Je maakt van een mug een olifant! De sneeuw zal vanzelf wel smelten! Dat gebeurt
altijd!" En Merlijn kruipt snel zijn lekkere warme bed weer in. Als Merlijn
de sneeuw niet wil wegtoveren, zal IK het doen!" denkt Arthur. Hij pakt
Merlijn's toverstaf van de muur en zwaait er mee in de lucht. "Bij alle
konijnenpoten en vossepelsen, sneeuw - ik beveel je te smelten!" Arthur
loopt naar buiten en ja hoor! De sneeuw smelt.

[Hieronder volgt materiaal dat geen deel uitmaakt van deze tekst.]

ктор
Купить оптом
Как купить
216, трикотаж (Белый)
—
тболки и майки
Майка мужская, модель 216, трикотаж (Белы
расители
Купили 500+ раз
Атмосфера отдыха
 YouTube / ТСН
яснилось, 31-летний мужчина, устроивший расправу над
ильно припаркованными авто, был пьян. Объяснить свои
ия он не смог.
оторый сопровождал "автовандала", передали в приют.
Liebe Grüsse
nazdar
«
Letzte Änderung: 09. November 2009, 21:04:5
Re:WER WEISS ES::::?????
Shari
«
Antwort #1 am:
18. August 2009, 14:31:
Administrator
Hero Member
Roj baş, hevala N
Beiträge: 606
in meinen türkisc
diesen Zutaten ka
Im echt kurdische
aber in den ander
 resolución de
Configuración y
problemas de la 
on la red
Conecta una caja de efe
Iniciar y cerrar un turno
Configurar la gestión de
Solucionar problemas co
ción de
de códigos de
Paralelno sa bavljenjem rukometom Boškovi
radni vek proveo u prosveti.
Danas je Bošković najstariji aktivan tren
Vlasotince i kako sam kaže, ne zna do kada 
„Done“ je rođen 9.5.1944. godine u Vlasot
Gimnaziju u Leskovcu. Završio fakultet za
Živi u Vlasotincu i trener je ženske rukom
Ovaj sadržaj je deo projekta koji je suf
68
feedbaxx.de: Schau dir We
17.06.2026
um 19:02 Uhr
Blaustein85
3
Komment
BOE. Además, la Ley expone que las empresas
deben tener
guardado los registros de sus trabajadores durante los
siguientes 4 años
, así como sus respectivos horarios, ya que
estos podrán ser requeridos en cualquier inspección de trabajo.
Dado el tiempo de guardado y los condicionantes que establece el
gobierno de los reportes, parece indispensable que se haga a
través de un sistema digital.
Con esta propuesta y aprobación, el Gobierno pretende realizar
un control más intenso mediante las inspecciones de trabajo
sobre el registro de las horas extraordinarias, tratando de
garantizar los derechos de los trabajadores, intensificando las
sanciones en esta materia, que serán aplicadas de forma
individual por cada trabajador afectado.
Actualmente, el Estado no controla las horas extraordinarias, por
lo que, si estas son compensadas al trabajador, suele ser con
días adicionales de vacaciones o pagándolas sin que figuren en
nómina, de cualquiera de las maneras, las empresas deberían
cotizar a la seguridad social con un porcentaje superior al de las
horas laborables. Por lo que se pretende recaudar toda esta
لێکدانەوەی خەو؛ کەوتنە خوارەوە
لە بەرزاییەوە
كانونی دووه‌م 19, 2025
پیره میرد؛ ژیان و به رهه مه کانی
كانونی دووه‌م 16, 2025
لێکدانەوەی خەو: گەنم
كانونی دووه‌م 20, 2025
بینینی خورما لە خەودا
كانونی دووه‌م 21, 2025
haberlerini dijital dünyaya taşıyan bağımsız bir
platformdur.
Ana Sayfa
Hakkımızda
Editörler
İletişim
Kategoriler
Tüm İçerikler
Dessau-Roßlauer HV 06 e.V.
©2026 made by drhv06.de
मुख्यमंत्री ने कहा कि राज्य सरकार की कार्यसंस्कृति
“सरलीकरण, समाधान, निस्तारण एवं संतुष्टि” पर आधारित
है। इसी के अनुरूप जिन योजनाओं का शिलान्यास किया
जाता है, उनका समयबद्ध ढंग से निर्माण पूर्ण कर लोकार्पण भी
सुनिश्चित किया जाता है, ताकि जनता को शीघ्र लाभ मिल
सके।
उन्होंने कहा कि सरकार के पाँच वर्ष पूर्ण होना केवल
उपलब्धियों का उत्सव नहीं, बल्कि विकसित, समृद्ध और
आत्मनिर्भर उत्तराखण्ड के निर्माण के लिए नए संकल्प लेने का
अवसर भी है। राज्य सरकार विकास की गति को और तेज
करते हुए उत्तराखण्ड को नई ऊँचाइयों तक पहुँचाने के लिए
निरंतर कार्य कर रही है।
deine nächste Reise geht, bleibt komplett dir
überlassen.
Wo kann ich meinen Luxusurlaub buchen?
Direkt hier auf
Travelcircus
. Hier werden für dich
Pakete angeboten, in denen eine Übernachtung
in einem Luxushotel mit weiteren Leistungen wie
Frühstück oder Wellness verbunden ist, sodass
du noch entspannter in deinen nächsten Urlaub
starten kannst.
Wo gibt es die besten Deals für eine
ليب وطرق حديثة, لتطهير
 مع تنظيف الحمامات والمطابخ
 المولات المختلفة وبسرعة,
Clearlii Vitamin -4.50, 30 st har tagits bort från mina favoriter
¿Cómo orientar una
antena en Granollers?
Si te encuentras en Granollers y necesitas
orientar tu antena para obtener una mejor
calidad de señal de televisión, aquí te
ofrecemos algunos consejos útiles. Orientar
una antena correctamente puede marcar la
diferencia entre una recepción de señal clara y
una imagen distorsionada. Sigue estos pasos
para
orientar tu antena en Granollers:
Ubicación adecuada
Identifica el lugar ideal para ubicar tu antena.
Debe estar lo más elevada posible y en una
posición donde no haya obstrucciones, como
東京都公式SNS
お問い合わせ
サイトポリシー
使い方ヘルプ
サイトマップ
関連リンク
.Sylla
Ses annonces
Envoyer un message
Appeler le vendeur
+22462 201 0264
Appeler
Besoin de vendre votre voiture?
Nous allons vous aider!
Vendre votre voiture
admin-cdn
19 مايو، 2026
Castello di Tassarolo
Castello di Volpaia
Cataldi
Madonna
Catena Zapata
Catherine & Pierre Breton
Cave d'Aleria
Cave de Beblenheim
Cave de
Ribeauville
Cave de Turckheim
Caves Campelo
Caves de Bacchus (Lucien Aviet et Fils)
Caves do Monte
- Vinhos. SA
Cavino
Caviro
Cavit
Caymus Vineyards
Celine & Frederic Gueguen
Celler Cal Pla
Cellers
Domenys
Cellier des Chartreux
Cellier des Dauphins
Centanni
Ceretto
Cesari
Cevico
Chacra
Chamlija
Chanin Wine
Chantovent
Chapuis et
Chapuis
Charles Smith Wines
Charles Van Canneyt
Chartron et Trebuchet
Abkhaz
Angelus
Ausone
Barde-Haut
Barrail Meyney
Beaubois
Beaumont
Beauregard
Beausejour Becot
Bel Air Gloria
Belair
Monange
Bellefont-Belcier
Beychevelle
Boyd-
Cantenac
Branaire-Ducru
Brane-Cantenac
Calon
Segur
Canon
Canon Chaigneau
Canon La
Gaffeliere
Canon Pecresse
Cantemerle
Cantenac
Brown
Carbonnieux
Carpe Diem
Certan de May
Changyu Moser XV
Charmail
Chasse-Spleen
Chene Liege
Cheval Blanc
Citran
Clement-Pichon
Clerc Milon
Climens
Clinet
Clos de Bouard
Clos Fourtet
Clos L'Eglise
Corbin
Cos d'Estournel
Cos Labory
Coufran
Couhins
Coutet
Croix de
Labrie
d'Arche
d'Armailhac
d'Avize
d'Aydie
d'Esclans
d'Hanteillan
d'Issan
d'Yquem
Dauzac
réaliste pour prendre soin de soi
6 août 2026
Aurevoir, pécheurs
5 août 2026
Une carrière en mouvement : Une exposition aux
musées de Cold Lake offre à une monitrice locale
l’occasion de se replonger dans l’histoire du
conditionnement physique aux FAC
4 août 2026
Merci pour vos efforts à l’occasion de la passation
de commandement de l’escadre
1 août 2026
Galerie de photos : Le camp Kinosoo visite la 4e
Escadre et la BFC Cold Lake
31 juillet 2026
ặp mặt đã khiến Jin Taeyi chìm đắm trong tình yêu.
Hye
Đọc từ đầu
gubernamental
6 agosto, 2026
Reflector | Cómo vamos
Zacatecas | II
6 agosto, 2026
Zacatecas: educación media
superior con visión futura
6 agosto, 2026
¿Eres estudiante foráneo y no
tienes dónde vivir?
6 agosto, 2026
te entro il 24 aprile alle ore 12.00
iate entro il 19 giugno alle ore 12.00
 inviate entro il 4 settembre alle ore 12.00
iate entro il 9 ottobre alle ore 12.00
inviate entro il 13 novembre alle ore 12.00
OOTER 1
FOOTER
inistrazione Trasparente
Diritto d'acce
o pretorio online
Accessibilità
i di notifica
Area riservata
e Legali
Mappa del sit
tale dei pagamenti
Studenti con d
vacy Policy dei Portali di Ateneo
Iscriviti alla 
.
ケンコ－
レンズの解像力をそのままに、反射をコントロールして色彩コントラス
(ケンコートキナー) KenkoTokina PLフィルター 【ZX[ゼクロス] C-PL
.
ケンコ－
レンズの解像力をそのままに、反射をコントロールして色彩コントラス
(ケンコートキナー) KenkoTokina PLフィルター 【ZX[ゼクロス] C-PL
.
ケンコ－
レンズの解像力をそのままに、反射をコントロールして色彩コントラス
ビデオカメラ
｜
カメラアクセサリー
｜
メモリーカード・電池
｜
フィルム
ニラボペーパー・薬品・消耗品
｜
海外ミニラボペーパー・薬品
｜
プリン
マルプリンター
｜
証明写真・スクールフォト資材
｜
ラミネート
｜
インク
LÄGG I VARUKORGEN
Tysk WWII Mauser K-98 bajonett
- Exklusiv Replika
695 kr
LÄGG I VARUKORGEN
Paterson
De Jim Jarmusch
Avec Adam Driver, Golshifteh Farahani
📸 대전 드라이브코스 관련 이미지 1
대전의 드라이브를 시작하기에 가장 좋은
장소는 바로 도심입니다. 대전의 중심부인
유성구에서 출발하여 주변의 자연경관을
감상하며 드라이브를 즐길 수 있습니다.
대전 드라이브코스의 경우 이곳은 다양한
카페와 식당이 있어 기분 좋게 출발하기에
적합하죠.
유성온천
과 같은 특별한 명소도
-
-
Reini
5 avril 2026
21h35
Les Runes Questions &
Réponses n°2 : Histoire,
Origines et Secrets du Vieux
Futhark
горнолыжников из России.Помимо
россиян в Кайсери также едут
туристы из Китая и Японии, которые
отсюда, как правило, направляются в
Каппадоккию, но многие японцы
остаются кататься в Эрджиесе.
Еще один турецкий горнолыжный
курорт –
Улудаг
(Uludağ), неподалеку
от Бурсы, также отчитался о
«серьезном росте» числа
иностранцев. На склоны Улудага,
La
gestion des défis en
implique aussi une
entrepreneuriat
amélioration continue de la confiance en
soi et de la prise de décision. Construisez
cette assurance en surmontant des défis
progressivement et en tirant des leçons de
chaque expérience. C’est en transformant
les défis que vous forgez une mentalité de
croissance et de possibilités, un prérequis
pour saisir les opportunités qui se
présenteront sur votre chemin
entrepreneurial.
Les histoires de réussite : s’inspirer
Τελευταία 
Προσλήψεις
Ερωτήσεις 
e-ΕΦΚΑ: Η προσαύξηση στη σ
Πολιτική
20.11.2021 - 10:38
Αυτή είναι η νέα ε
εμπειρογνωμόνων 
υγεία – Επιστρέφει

De sneeuw wordt water.. en het
water maakt alles modderig!
Het water stroomt over landen en velden naar de rivier die zo hoog komt te staan
dat hij overstroomt. Arthur ziet niets anders dan water om zich heen! Het
stroomt nu al onder de deur door, en plonst tegen Merlijn's bed! En de gesmolten
sneeuw die op het dak lag, druppelt op Merlijn's neus! "Bah!" Merlijn
schrikt wakker. Dan ziet hij opeens dat de hele vloer onder water staat! Zijn
pantoffels drijven als bootjes weg. "Het spijt me heel erg" fluistert
Arthur. "Ik heb met je toverstaf gezwaaid, maar er schijnt iets verkeerd te
zijn gegaan."
"Je bent ondeugend en onhandig!" mompelt Merlijn. Hij zwaait met zijn
toverstaf en zegt: "watervloed, ik beveel je te verdwijnen! Laat alles weer
zoals het moet zijn verschijnen!" En binnen enkele seconden is het water
verdwenen. Het land is weer helemaal droog! Het vee en de schapen lopen weer
vredig te grazen, en er is geen sneeuwvlokje meer te zien!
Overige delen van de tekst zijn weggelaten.